> TEXTE FOURNI:
Il est bien périlleux d’écrire sur saint Joseph alors que les Saintes Écritures ne nous laissent guère d’informations à son sujet, sur son caractère et sa personne. Seulement qu’il était un « homme juste » (Évangile selon saint Matthieu 1, 19), de la lignée du roi David. Et qu’il est silencieux, qualité bien peu à la mode dans notre monde de bruit, de chaos, de rires hystériques, d’apostrophes grossières.
Son silence est à la mesure de sa justice. Pas simplement la justice selon la Loi mosaïque, mais une justice nouvelle, inégalée, car cet homme a déjà compris que la lettre de la Loi ne suffit pas et qu’il faut la transcender, l’accomplir en un détachement plus parfait. Avant d’être éclairé en songe par l’Ange au sujet de la conception surnaturelle de Jésus, il décida de répudier en secret cette vierge qui lui était promise car il ne souhaitait pas la diffamer et voulait s’effacer devant Dieu. Ce secret est le silence qui habite son cœur. Il ne sera jamais l’homme des déclarations pompeuses et des promesses publiques. Il accomplira tout dans le silence : le voyage à Bethléem, la fuite en Égypte, l’installation à Nazareth. Paul Claudel, inspiré, déclare : « Joseph entre dans la conversation de Dieu avec un grand soupir,/Il a préféré la Sagesse et c’est elle qu’on lui amène pour l’épouser./Il est silencieux comme la terre à l’heure de la rosée./Il est dans l’abondance et la nuit, il est bien avec la joie, il est bien avec la vérité./Marie est en sa possession et il l’entoure de tous côtés » (Feuilles de saints, Saint Joseph).
Gardien du Verbe incarné
Il reçut de Dieu une autorité à nulle autre pareille puisque le Fils et sa Mère lui furent confiés et que le Verbe incarné et la Femme des Douleurs lui durent obéissance terrestre. Mais cette obéissance fut bien douce car elle ne pouvait être autre de la part de ceux qui sont sans péché. Il n’empêche que tous les ordres de Joseph furent accueillis par l’un et par l’autre en reconnaissant la justice de ce père adoptif et de ce mari donné.
Nul doute qu’il fût surnommé déjà dans son village « Joseph le Juste ». Il éclaira ainsi la mission particulière du Joseph, fils de Jacob, qui garda en Égypte le pain naturel tandis que lui conserva le Pain surnaturel. L’écrivain Ernest Hello (1828-1885) précise : « Tous deux furent les hommes du mystère ; et le rêve leur dit ses secrets. Tous deux furent instruits en rêve, tous deux devinèrent les choses cachées. Penchés sur l’abîme, leurs yeux voyaient à travers les ténèbres. Voyageurs nocturnes, ils découvraient leur route à travers les mystères de l’ombre » (Physionomie de saints, Le voisinage de la gloire, Saint Joseph).

> DONNÉES À EXAMINER:
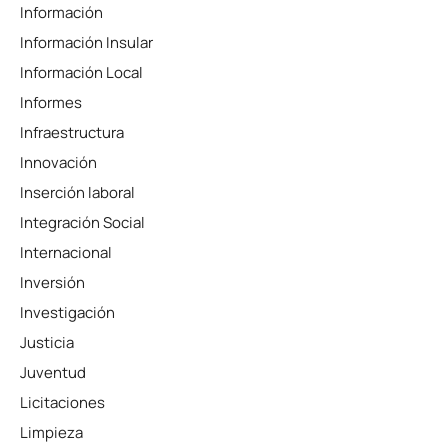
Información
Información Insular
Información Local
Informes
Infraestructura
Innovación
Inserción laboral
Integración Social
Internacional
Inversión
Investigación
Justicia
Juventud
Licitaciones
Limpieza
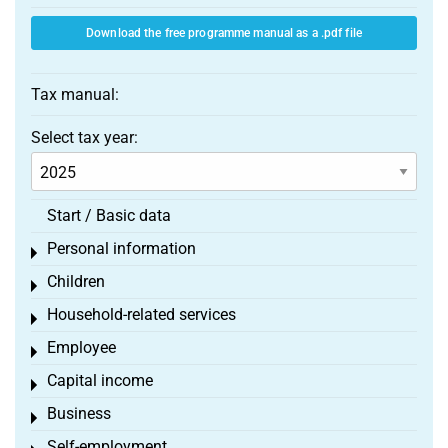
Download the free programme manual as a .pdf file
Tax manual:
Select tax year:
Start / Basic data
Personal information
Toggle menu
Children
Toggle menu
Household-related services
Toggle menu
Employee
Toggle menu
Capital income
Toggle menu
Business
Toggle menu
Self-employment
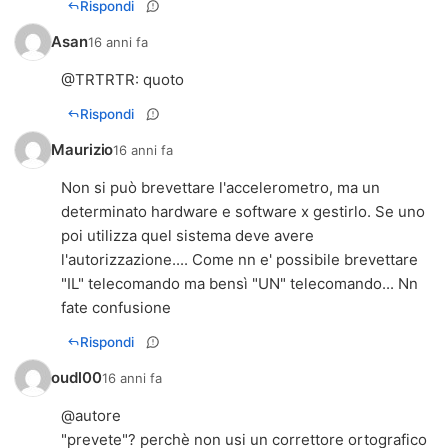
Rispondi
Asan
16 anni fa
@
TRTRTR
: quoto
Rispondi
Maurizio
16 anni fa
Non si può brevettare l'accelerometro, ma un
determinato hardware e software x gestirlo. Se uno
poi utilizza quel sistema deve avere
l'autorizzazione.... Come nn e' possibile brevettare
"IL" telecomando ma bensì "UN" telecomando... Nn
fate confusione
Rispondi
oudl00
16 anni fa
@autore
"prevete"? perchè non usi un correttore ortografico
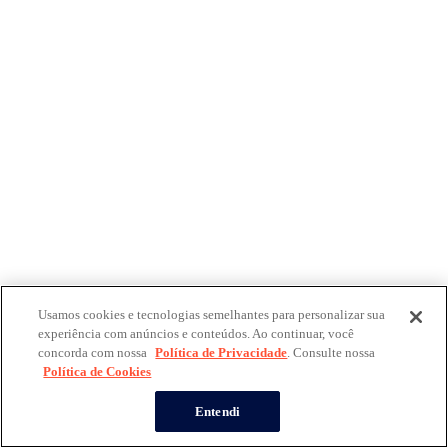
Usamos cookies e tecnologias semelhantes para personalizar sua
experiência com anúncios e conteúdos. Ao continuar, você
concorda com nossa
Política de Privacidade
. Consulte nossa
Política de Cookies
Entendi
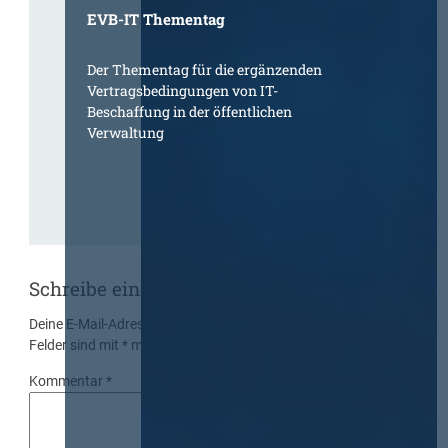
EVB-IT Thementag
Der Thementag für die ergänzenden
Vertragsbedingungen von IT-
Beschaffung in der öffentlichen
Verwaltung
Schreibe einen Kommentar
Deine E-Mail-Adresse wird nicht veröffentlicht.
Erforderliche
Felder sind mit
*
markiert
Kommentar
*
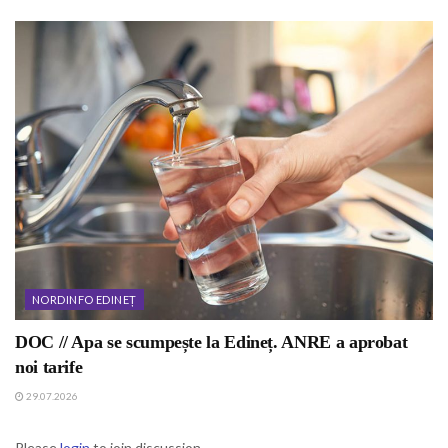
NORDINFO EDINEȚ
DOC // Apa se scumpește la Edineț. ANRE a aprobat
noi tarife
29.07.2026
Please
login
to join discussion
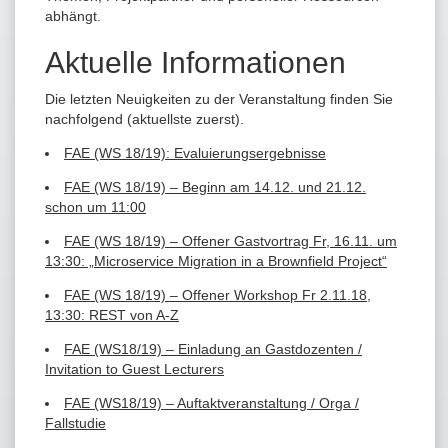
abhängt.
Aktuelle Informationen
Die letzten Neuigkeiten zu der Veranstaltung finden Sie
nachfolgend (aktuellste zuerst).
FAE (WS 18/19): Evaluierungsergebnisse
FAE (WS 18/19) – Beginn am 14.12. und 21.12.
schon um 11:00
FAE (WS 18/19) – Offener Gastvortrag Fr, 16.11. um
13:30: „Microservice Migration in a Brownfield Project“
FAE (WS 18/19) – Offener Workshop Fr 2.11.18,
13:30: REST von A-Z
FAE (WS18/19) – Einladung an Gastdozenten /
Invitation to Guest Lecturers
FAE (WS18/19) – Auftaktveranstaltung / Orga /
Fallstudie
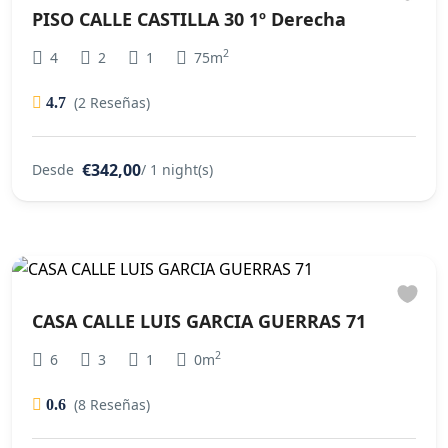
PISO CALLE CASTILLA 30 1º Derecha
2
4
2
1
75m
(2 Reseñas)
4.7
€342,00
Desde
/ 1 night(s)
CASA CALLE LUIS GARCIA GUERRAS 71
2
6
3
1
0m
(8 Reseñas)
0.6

> OBJECTIF:
Relevez toutes les actions que, d'après le texte sur saint Joseph, celui-ci accomplira dans le silence.

> CORRIGÉ:
- le voyage à Bethléem
- la fuite en Égypte
- l'installation à Nazareth